_WORK INSTRUCTIONS_.
Repeat every entry word for word; omit all pictures.

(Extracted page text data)
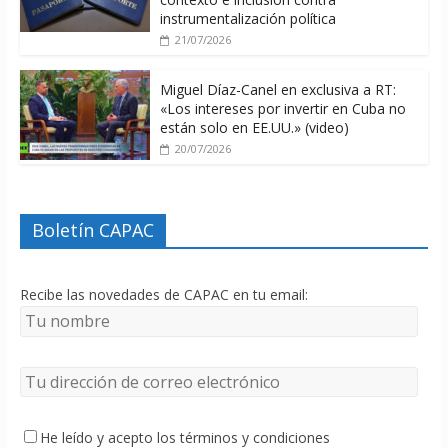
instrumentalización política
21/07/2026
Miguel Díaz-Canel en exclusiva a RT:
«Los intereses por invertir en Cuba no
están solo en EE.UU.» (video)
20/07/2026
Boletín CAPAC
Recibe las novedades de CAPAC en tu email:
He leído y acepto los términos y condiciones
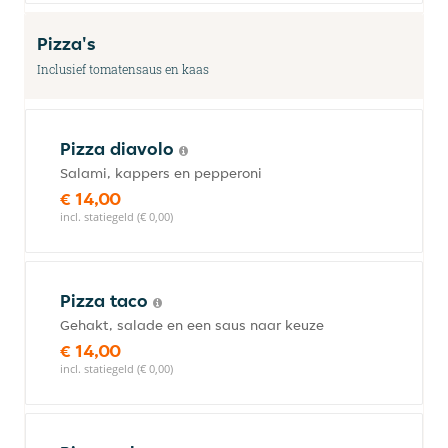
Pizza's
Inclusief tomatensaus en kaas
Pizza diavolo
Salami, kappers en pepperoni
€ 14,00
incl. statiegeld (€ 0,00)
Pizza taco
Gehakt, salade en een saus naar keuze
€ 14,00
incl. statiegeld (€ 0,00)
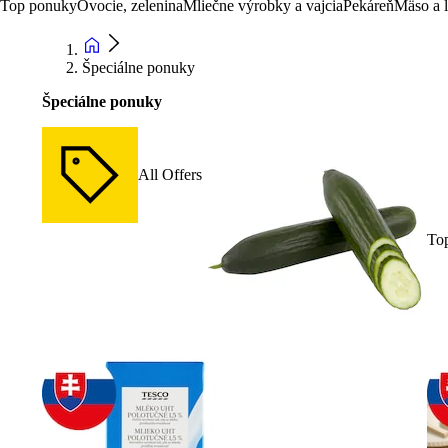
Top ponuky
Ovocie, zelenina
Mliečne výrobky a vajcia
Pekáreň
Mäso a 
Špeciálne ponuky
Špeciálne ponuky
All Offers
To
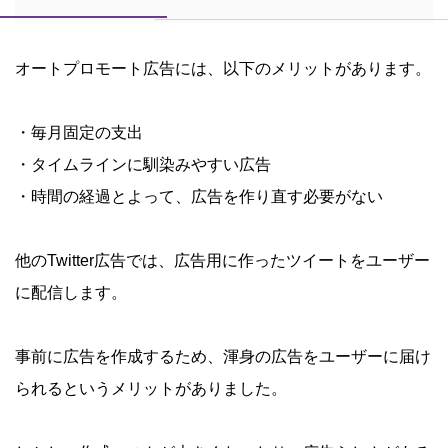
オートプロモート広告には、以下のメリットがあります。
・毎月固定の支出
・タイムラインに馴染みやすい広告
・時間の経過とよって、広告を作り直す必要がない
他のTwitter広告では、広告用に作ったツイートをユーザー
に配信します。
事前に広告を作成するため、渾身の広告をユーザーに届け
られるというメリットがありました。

_RESPONSE TO THE EXERCISE_.
instrumentalización política
21/07/2026
Miguel Díaz-Canel en exclusiva a RT:
«Los intereses por invertir en Cuba no
están solo en EE.UU.» (video)
20/07/2026
Boletín CAPAC
Recibe las novedades de CAPAC en tu email:
He leído y acepto los términos y condiciones
Pizza's
Inclusief tomatensaus en kaas
Pizza diavolo
Salami, kappers en pepperoni
€ 14,00
incl. statiegeld (€ 0,00)
Pizza taco
Gehakt, salade en een saus naar keuze
€ 14,00
incl. statiegeld (€ 0,00)
Top ponuky
Ovocie, zelenina
Mliečne výrobky a vajcia
Pekáreň
Mäso a 
Špeciálne ponuky
Špeciálne ponuky
All Offers
To
オートプロモート広告には、以下のメリットがあります。
・毎月固定の支出
・タイムラインに馴染みやすい広告
・時間の経過とよって、広告を作り直す必要がない
他のTwitter広告では、広告用に作ったツイートをユーザー
に配信します。
事前に広告を作成するため、渾身の広告をユーザーに届け
られるというメリットがありました。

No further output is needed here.